As appeared on

January 28, 2019 | By: Tony Peng

In his 1988 IEEE paper Cellular Neural Networks: Theory, UC Berkeley PhD student Lin Yang proposed Cellular Neural Network theory, a predecessor of the Convolutional Neural Networks (CNN) that would later revolutionize machine learning. Based on this theory, Yang blueprinted a 20*20 parallel simulated circuit chip in the university lab.

Since that time the world has witnessed an unprecedented growth of deep learning techniques represented by CNN. The laboratory-tested computing chip Yang designed 31 years ago has also evolved into an industry-grade artificial intelligence accelerator.

In a 2016 report, the International Data Corporation predicted that “by 2019, 45 percent of data will be stored, analyzed, and acted on at the edge.” The promising AI chip market has attracted small but innovative startups hoping to revolutionize how chips are designed. The market’s leading startups such as UK AI chip maker Graphcore and China’s AI chip startup Cambricon each raised more than US$100 million last year.

In 2017 Yang — then a tenured professor at the elite Tsinghua University — believed it was time to put his theory into practice. He partnered with Qi Dong to found Gyrfalcon Technology Inc (GTI) in Silicon Valley. The startup’s goal was simple: ramp up the performance of AI applications with a set of dedicated processors. GTI has rolled out three flagship products — Lightspeeur 2801S, Lightspeeur 2802M, Lightspeeur 2803S — designed for deployment scenarios ranging from edge devices to cloud data centres.

Lightspeeur 2801S is an 28nm edge-based Application-Specific Integrated Circuit (ASIC) that contains about 28,000 parallel computing cores and needs no external memory for AI inference. High efficiency is its selling point: 2801S features 2.8 tera operations per second (TOPS) at 300mW and 9.3TOPS/W. The chip helped GTI secure big-name customers, including Fujitsu, LG and Samsung.

Lightspeeur 2801S

GTI’s latest partnership was unveiled at the recent CES 2019. Japanese IoT company Mtes Neural Network announced they will embed GTI chips into their smart street lights, which can effectively detect abnormal events such as an elderly person wandering alone or suspicious persons.

GTI has also packed Lightspeeur 2801S into the Laceli AI Compute Stick, a USB stick that boosts compute power when connected to laptops.

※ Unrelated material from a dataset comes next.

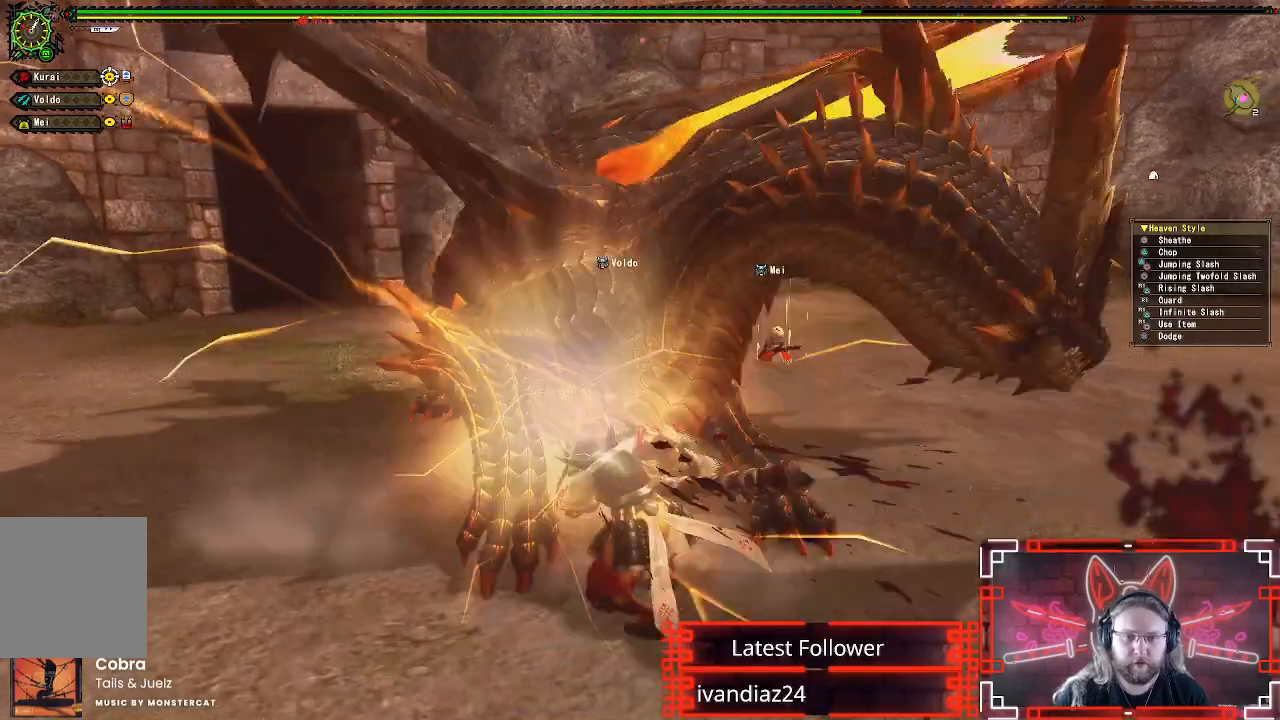
{"buttons": [], "left_stick": "down", "right_stick": "center", "events": [[83, "Y", "up"], [267, "left_stick", "down"]]}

Laceli is billed as 90 times more efficient than its rival, the Movidius Neural Compute Stick that Intel introduced in 2017 (0.1 TOPS/W).

Behind 2801S’s superior efficiency is GTI’s in-memory processing architecture. A technique known as APiM (AI processing in memory) significantly reduces costs associated with data exchange between storage and memory. The 2801S embeds a 9MB static random access memory (SRAM) on computing cores.

“We can just preload the network model and data as well as the activation unit onto the chip at one time. Frequent data exchange is unnecessary. We can save a lot of power consumption and that is why the performance is so great,” says Yang, who is also GTI’s Chief Scientist.

Yang at GTI’s CES press conference

Another factor contributing to 2801S’s strong performance is that the chip is built on CNN architecture and can only process convolution operations. This was a bold design choice, as 2801S compromises flexibility in exchange for its higher performance in CNN-based applications. Sats Yang, “CNN is the foundation of all AI applications today. We discovered that ResNet and MobileNet are still the dominant network models on the market, and what we need to do is to support the most mainstream models.”

Following Lightspeeur 2801S, GTI pushed ahead with in-memory processing by integrating Magnetic RAM (MRAM) in its next-generation 22nm chip Lightspeeur 2802M. With 40MB embedded memory, 2802M can deal with multiple neural network models or more complicated applications that are beyond 2801S’s ability.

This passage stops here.